Before the passage of the Workplace Religious Freedom Act, courts have generally required the accommodation of religious dress as part of an obligation to not discriminate on the basis of religion. AB 1964’s addition to employment discrimination law explicitly requires and clarifies two key items. First, employers must reasonably accommodate religious dress, such as jewelry, turbans, and headscarves. For example, if the wearing of a turban presents a safety risk in a factory production line, the employer must ask if it is reasonable to provide protective clothing or equipment to allow the employee to still wear the head covering and work in a safe manner.

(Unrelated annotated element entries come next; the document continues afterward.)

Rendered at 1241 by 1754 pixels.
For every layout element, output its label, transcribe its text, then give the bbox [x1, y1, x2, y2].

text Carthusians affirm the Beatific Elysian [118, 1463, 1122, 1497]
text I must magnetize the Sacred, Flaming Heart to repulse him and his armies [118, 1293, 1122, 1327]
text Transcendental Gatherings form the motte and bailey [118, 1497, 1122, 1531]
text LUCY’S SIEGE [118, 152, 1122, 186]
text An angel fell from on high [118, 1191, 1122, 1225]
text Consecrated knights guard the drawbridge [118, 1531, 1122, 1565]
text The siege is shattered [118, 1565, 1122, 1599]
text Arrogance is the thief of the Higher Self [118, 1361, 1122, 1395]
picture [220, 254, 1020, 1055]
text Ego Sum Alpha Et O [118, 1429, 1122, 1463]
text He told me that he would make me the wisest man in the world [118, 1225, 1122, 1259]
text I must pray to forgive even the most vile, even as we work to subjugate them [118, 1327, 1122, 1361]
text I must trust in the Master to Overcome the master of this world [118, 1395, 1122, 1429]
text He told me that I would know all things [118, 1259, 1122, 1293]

Second, employers cannot take an adverse action, such as termination, because of an employee’s religious grooming practices or religious observances unless it has explored any alternative reasonable means of accommodation and still cannot accommodate the belief, practice or observance without incurring an undue hardship. Now that employee rights to accommodations for religious dress and grooming practices is expressly publicized and part of California’s FEHA, we expect more workers will visit Human Resources seeking an exception to a dress code or attendance policy based on their religious beliefs. We often see employees request:
Time off or excused absences for observing religious holidays or the Sabbath
Modification of an employer’s grooming standards to display beards, tattoos, or body piercings
Modification of a dress code or workplace safety provisions to wear certain head coverings, such as hijabs, Yarmulkes, turbans, or hairstyles like unshorn beards or untrimmed hair
The ability to proselytize, or discuss or display one’s religious beliefs at work in writing or orally
In considering a request for a religious accommodation, an employer should ask if the accommodation would cause “significant difficulty or expense” before concluding that the accommodation cannot be provided to the worker. The balancing of an employee’s religious rights with the employer’s ability to maintain a safe and productive workplace is tricky. It is often a judgment call on what may constitute a reasonable accommodation.
We strongly encourage employers to consult with an employment attorney before they refuse to employ someone who seeks a religious accommodation, deny a worker’s request to wear certain religious attire or grooming, or decline to provide an employee time off for religious observances. As the Equal Employment Opportunity Commission’s legal counsel recently pointed out, cases involving “religious garb and grooming are low-hanging fruit” for the Plaintiff’s bar or the Commission to prosecute and thus deserve careful consideration. The new law takes effect on January 1, 2013.